An international collaboration of astronomers has observed an old dwarf star turning into a nova, suddenly becoming much brighter than it usually is. The event, known as SMCN 2016-10a, is actually a record-breaker. Being 185 times brighter than the Sun, it’s one of the most luminous nova ever seen.
Although the term is used to describe several cosmic events, novae like this are not like supernovae where a star explodes. SMCN 2016-10a happened when a white dwarf was covered in material from a companion, where it eventually undergoes nuclear fusion making the object brighter for a short time.
As reported in the study, which is accepted for publication in the Monthly Notices of the Royal Astronomical Society, the nova is likely to have happened in the Small Magellanic Cloud, one of the satellite galaxies surrounding the Milky Way. It is about 200,000 light-years and is the brightest nova we have ever witnessed coming from the Small Magellanic Cloud.
“We are very excited to discover such extreme events which occur only rarely, especially in the SMC,” lead author Elias Aydi, from the University of Cape Town said in a statement. “A combination of several factors such as the mass of the white dwarf, its temperature and chemical composition might be responsible for such a luminous eruption
While the brightness is impressive, the importance of the study rests on the level of details the team was able to obtain about this event. Novae are transient events, they happen quickly and with no warnings and they begin to fade immediately. Getting in early with a wide range of instruments is crucial. The researchers were able to use observatories across the southern hemisphere, like the South African Astronomical Observatory, as well as the X-ray space telescope, Swift.
“Swift’s ability to respond rapidly, together with its daily-planned schedule, makes it ideal for the follow-up of transients, including novae.

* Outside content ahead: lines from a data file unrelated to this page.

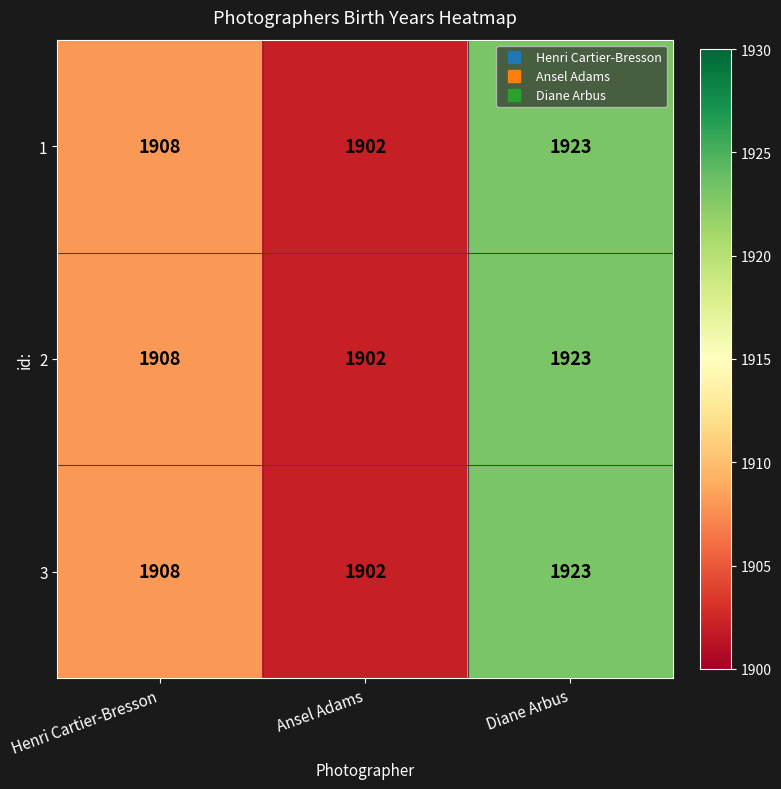

Which category has the lowest value in the 3 series?

Ansel Adams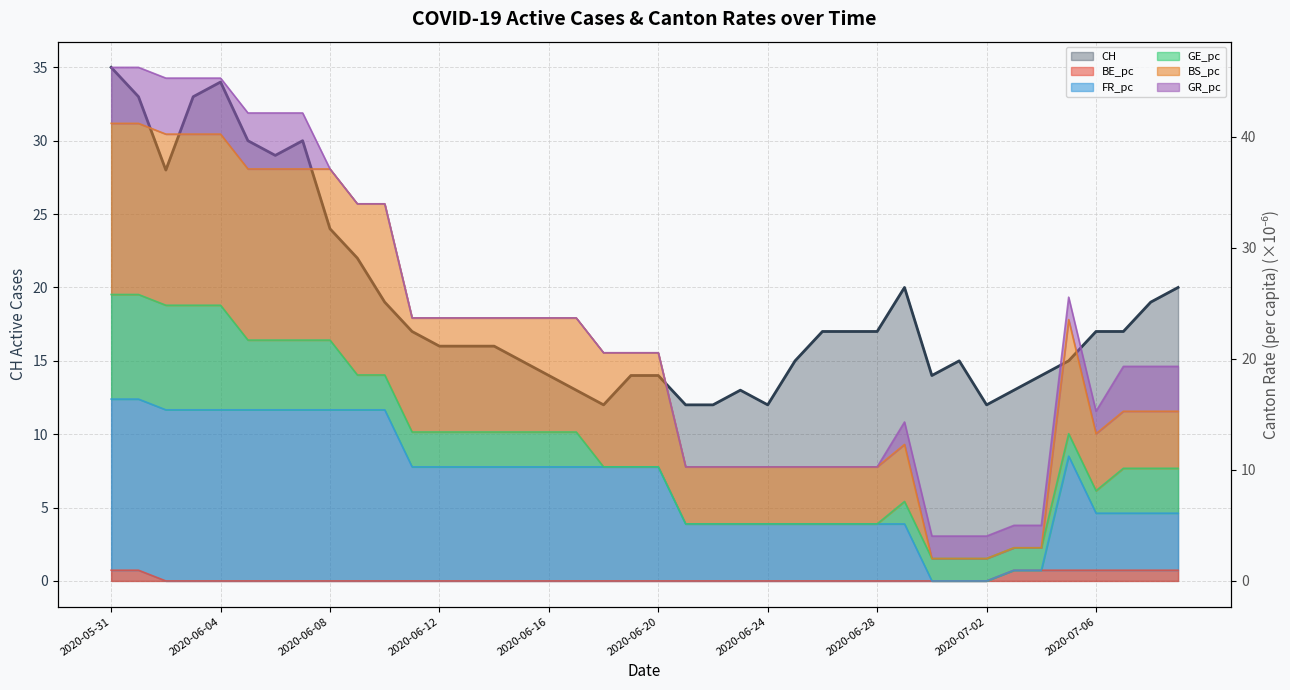

What is the label of the 33rd point from the right?

2020-06-07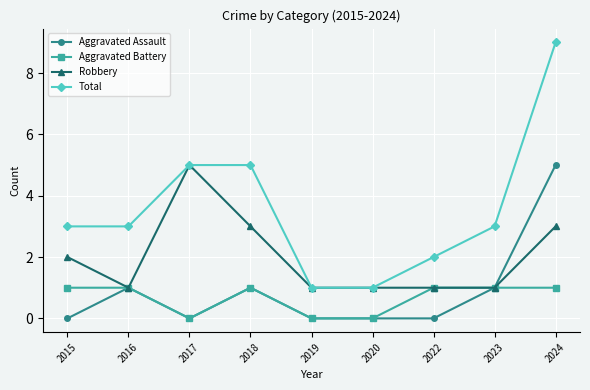

The value of Total at 2023 is 2. True or false?

False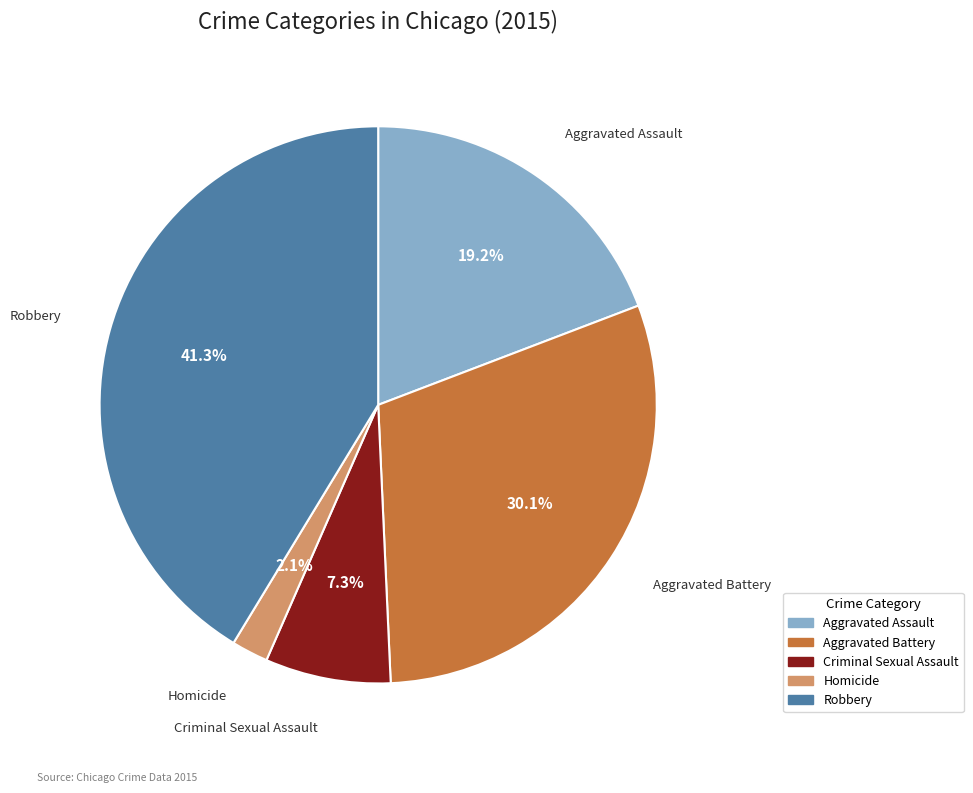

What percentage is the Aggravated Battery slice, to the nearest percent?

30%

It was able to observe the nova throughout its eruption, starting to collect very useful X-ray and UV data within a day of the outburst first being reported,” co-author Dr Kim Page from the University of Leicester said in a statement.
The data collected by Swift was key to estimating the mass of the white dwarf. It also told the team, that the star is not long for this world. While the process of becoming a nova throws a lot of mater back into space, some of it remains, making the white dwarf heavier. If the white dwarf’s mass goes over a certain value it collapses in on itself, turning into a supernova. SMCN 2016-10a is very close to that limit.
There’s no timeline on when the white dwarf will succumb to gravity and even if it’s not in our lifetime, this object has given researchers many interesting details into the mysterious lives of novae.